Philosophers and politicians may agree that you should face down your fears in order to obtain wisdom and courage, but they are not the ones investing in the stock market at the moment. The stomach-churning losses in the last week may have underlying causes but the momentum of short-selling is attributed above all to the smell of fear.
Still, one person's loss is another's opportunity. The global panic in the markets happens to coincide with the publication of Robert Harris's new thriller. In it, a brilliant scientist invents a computer that can make predictions about the global financial markets. The computer picks up a far more powerful force in the markets than information. It is fear, the most primal emotion. As Napoleon said: " There are only two forces that unite men. Fear and interest." When the two come together in stock markets, the results are catastrophic.
Harris's title, The Fear Index, is close to the market instrument The Volatility Index, a measure of the volatility in share prices. It can tell you how everybody is feeling. At the moment, investors are buying gold. Does that suggest that they think things can only get better?
The strongest characteristic of fear is its contagion. You would guess that since the markets are being scrutinised by experts they could form calm independent opinions. But investors turn out to be more hysterical that the rest of us, probably because they have a lot more to lose.
As Harris's computer creeps into the territory of artificial intelligence, it realises that terrifying people can be a reliable way of making money. I hope that The Fear Index is not the inspiration behind the decision of some famous investment bankers to go and form their own hedge funds. Is this the way the world ends, with one mass global short-selling?
The risk-takers will no longer say boo to a goose. They are hoarding like hairy survivalists. Who will tempt them out of their shelters? After the gigantic hoax of sub-prime lending, financial institutions may never trust each other again. Everyone is looking over their shoulder – Europe at Asia, Asia at America – while investors' heads are swivelling frantically.

— Supplied entries —
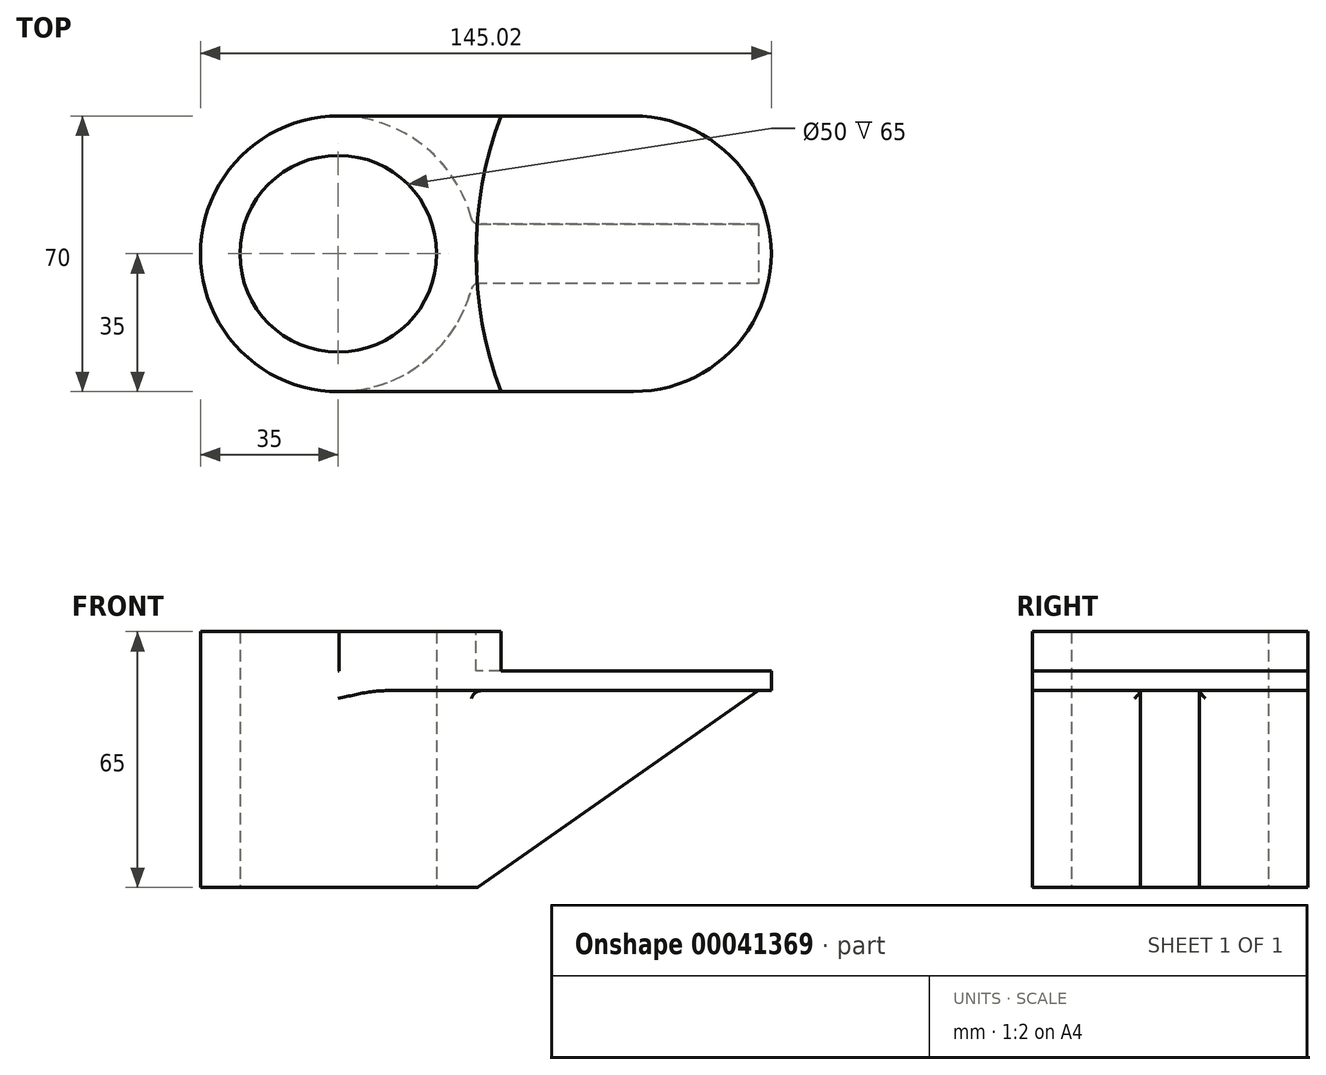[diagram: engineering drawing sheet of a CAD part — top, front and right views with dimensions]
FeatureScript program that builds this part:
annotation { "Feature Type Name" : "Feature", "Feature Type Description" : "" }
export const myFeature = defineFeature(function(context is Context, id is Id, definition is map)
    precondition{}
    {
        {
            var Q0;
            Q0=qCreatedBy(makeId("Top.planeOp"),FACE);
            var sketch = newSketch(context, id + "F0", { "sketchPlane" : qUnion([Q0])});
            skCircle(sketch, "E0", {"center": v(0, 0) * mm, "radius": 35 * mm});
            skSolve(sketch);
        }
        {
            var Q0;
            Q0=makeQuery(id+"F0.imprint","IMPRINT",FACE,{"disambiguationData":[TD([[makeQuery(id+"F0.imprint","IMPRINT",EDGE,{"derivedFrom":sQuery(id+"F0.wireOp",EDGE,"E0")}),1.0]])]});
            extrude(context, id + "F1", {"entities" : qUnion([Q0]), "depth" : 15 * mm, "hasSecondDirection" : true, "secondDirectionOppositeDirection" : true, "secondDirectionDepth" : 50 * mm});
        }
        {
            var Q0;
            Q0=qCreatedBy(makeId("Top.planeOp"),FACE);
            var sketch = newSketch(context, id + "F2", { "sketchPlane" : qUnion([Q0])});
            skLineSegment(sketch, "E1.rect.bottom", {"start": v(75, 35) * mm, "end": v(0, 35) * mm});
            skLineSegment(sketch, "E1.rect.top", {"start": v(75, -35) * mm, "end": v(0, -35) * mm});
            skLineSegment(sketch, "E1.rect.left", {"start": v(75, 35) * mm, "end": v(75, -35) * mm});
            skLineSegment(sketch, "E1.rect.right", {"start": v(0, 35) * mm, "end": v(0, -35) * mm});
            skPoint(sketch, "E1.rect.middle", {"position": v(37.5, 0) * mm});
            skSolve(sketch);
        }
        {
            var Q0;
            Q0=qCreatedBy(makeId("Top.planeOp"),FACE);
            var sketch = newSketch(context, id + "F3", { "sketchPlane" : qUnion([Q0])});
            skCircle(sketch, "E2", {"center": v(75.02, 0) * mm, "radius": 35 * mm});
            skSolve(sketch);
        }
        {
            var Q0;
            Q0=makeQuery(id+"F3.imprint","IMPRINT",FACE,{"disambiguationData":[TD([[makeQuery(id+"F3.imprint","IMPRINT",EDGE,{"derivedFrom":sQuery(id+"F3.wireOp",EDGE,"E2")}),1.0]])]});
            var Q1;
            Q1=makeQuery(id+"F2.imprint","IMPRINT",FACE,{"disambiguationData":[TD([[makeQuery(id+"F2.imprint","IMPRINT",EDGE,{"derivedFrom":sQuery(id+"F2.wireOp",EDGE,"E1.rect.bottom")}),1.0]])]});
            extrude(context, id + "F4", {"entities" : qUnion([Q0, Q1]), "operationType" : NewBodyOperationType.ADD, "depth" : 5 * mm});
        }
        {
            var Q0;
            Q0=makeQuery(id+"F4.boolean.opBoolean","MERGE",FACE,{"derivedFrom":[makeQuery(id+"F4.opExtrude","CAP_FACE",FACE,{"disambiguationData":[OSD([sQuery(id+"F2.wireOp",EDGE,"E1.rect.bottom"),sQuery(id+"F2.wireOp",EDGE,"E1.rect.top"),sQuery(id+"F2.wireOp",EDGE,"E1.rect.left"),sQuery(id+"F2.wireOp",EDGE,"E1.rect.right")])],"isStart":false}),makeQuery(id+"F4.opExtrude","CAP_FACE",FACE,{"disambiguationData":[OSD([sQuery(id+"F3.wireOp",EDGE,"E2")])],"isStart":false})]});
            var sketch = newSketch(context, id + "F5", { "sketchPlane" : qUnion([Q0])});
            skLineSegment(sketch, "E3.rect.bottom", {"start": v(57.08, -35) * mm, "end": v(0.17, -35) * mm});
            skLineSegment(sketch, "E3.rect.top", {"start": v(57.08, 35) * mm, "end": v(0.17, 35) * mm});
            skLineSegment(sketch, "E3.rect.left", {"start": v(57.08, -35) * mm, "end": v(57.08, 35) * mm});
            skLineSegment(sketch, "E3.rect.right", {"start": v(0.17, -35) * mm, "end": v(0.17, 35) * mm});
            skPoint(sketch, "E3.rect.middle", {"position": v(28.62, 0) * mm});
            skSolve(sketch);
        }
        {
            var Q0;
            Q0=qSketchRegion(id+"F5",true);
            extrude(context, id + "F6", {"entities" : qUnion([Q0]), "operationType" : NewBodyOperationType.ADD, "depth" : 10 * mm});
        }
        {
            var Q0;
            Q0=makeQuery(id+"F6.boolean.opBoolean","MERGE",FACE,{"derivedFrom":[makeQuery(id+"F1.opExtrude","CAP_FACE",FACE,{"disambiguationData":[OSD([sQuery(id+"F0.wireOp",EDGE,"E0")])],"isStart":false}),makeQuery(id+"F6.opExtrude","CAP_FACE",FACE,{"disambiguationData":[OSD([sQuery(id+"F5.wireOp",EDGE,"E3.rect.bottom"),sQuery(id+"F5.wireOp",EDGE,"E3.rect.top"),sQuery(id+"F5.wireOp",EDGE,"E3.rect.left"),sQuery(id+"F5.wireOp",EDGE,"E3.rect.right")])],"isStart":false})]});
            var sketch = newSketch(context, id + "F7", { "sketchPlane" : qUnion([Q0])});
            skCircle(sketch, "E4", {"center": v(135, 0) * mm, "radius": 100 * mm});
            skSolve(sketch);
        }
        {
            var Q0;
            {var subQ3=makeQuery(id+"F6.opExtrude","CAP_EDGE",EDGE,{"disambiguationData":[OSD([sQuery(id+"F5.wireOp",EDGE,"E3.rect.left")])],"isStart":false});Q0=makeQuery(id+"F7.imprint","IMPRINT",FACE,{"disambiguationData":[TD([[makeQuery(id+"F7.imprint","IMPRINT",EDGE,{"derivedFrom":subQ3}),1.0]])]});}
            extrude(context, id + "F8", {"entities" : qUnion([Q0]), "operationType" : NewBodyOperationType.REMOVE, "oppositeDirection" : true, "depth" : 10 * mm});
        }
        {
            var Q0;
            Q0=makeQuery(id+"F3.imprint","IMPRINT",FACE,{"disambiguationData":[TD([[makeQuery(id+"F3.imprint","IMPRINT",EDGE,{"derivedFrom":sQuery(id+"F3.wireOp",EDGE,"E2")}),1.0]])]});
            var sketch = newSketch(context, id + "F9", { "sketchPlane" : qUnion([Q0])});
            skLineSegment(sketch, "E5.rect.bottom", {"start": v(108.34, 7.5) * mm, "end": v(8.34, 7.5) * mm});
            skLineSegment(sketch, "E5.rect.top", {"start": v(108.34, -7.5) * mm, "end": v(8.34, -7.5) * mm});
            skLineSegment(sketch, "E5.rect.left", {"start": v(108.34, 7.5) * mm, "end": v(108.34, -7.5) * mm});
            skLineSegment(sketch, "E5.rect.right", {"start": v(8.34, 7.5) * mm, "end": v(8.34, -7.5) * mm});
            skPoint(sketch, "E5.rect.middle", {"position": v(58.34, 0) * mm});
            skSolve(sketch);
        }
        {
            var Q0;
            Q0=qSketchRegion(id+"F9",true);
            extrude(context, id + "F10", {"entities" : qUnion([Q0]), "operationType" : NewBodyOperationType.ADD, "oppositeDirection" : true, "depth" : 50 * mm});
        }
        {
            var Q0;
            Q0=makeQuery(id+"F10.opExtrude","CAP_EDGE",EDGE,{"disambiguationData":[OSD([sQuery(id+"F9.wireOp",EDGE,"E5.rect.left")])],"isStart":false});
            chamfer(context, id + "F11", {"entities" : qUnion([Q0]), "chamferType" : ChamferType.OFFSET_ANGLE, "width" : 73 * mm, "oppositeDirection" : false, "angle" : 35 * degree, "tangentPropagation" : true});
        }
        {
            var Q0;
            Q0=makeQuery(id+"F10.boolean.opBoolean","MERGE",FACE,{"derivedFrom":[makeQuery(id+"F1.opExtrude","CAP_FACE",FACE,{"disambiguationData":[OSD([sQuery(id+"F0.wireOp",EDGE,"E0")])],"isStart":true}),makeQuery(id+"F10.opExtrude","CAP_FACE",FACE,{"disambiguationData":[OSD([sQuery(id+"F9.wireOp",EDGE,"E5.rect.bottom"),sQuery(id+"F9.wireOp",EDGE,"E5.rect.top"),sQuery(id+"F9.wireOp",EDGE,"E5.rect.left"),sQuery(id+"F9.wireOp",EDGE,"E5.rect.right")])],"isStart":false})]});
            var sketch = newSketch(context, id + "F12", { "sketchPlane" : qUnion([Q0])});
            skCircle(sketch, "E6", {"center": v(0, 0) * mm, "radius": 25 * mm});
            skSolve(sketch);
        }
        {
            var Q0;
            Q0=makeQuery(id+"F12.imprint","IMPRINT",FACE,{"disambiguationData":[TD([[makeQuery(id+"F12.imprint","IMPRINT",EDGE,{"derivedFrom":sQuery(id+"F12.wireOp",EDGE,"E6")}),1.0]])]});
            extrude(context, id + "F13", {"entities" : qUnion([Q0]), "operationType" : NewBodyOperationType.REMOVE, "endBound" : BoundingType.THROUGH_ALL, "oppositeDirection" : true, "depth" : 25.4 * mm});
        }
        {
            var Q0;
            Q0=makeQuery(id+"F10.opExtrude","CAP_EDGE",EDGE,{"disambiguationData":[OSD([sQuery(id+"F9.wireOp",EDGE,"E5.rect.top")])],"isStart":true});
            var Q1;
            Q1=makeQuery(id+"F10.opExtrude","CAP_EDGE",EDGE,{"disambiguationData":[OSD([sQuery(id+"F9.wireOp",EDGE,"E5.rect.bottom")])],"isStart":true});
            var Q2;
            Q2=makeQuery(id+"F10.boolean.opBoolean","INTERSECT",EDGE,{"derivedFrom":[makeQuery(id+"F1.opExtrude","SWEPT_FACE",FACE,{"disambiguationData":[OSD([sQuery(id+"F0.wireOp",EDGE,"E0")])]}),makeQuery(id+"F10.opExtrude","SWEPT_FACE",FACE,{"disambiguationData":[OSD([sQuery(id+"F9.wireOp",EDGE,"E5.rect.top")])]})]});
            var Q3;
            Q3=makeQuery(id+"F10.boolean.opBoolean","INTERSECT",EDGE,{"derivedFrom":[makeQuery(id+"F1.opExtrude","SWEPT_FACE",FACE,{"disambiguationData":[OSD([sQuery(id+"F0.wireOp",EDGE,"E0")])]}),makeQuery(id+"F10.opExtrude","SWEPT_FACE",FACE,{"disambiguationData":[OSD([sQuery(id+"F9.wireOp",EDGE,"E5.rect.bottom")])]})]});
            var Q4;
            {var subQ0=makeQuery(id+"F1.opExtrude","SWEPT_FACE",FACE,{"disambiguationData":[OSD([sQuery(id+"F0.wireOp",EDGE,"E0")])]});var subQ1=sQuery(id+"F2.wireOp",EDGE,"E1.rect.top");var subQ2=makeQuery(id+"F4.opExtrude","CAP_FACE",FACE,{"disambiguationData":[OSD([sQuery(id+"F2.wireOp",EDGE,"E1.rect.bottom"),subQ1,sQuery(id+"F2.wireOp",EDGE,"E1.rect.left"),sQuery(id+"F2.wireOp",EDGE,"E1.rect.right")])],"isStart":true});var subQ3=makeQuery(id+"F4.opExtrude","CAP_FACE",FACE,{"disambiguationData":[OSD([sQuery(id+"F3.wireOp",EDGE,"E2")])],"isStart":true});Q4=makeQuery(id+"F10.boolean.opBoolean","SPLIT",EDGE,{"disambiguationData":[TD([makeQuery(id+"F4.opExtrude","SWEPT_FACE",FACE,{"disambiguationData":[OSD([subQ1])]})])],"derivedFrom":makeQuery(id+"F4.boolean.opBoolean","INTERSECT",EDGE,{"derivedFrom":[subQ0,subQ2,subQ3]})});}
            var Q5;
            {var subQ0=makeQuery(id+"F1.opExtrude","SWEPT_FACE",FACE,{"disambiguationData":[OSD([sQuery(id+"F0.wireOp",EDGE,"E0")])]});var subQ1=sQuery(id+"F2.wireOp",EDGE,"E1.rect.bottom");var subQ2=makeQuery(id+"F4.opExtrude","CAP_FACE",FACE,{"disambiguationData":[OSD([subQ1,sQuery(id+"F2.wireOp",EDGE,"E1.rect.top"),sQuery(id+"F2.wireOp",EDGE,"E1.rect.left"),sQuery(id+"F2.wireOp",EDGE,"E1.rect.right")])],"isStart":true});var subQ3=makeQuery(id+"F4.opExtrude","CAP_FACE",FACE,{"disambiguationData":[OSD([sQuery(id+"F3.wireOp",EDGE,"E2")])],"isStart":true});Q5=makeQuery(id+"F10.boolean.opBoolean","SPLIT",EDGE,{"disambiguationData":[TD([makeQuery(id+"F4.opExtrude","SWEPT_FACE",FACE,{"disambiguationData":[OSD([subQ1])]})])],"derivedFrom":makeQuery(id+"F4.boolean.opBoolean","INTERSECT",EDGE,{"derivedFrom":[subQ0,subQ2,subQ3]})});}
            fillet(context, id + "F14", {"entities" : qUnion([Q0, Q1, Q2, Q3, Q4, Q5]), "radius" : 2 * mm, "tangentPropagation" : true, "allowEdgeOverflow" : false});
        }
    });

— Given instruction —
Please reproduce word for word the passage of the market-fear piece above, starting with "As Harris's computer" and going on through "mass global short-selling?".

— Task output —
As Harris's computer creeps into the territory of artificial intelligence, it realises that terrifying people can be a reliable way of making money. I hope that The Fear Index is not the inspiration behind the decision of some famous investment bankers to go and form their own hedge funds. Is this the way the world ends, with one mass global short-selling?